Pechino, 21 mar.- Pechino decide di incrementare ancora una volta i requisiti di riserva obbligatoria delle banche: con un comunicato diffuso venerdì scorso la Banca centrale ha reso noto che a partire dal 25 marzo prossimo tutti gli istituti di credito cinesi dovranno innalzare le riserve obbligatorie di 50 punti base "a causa dell'incertezza che attraversa il panorama economico globale in seguito al devastante terremoto e alla crisi nucleare che hanno colpito il Giappone".
Per le principali banche cinesi sale così al 20% la quota di capitale da accantonare obbligatoriamente presso la Banca centrale: si tratta del terzo incremento dall'inizio del 2011 (questo articolo) , segno che People's Bank of China intende proseguire sul cammino intrapreso da mesi per drenare l'eccesso di liquidità in circolazione nel sistema finanziario cinese e contrastare così i continui aumenti dell'inflazione.

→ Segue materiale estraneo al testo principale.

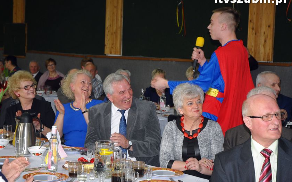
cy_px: 86
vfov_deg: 18.4
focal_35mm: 71
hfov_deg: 29.0
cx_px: 145
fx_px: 565
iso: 500
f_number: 4.5
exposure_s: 1/60
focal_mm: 46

Le statistiche ufficiali segnalano che nonostante le misure intraprese dal governo – tra cui anche tre aumenti dei tassi d'interesse tra la fine dell'anno scorso e oggi –, in Cina il costo della vita continua a salire a ritmi incessanti: a febbraio l'indice dei prezzi al consumo è cresciuto del 4,9% rispetto allo stesso mese dell'anno scorso (questo articolo), percentuale identica a quella registrata in gennaio, al di sopra della soglia del 4% entro la quale la leadership cinese punta a contenerlo per il 2011. Pesano ancora una volta i rincari dei generi alimentari, il cui prezzo è cresciuto dell'11%, registrando un'ulteriore accelerazione rispetto al +10,3% del mese di gennaio. Nel suo discorso di apertura dell'Assemblea Nazionale del Popolo, all'inizio di marzo, il premier Wen Jiabao aveva definito il mantenimento dei prezzi a un livello stabile "una priorità assoluta", sostenendo che si tratta di "un problema che riguarda il benessere del popolo e che influenza la stabilità sociale" (questo articolo). Il premier non aveva risparmiato neanche una stoccata indiretta agli Stati Uniti, che secondo Pechino avrebbero esportato inflazione verso le economie emergenti dopo il nuovo alleggerimento quantitativo da 600 miliardi di dollari deciso a novembre dalla FED per sostenere un'economia che stenta a riprendersi dopo la crisi finanziaria globale.
Ma le ragioni dei rincari del costo della vita sono anche endogene. Proprio per contrastare la crisi, a partire dal 2008 le banche cinesi hanno allentato i cordoni delle borse immettendo un flusso imponente di liquidità nel sistema: si stima che negli ultimi due anni siano stati erogati nuovi prestiti per la cifra record di 17.500 miliardi di yuan (pari a 1900 miliardi di euro), circa un quarto del totale dell'economia cinese nello stesso periodo. Dopo i brillanti risultati conseguiti negli ultimi anni (nel 2010 l'economia cinese è cresciuta del 10,7%) nonostante la crisi globale e il calo delle esportazioni, oggi Pechino teme soprattutto l'inflazione e i rischi dello scoppio di una bolla immobiliare.
Le ultime misure sembrano avere sortito qualche effetto: i nuovi prestiti erogati a febbraio sono scesi a quota 535.6 miliardi di yuan (circa 57 miliardi di euro) contro i 1040 (111 miliardi di euro) di appena un mese prima. I prezzi delle nuove abitazioni, pur continuando a crescere, nell'ultimo mese hanno registrato una lieve flessione in otto delle 70 principali città cinesi, e i rincari sono stati comunque più contenuti rispetto al mese di gennaio. Molti analisti e osservatori, tuttavia, ritengono che People's Bank of China adotterà ulteriori misure restrittive nel breve periodo.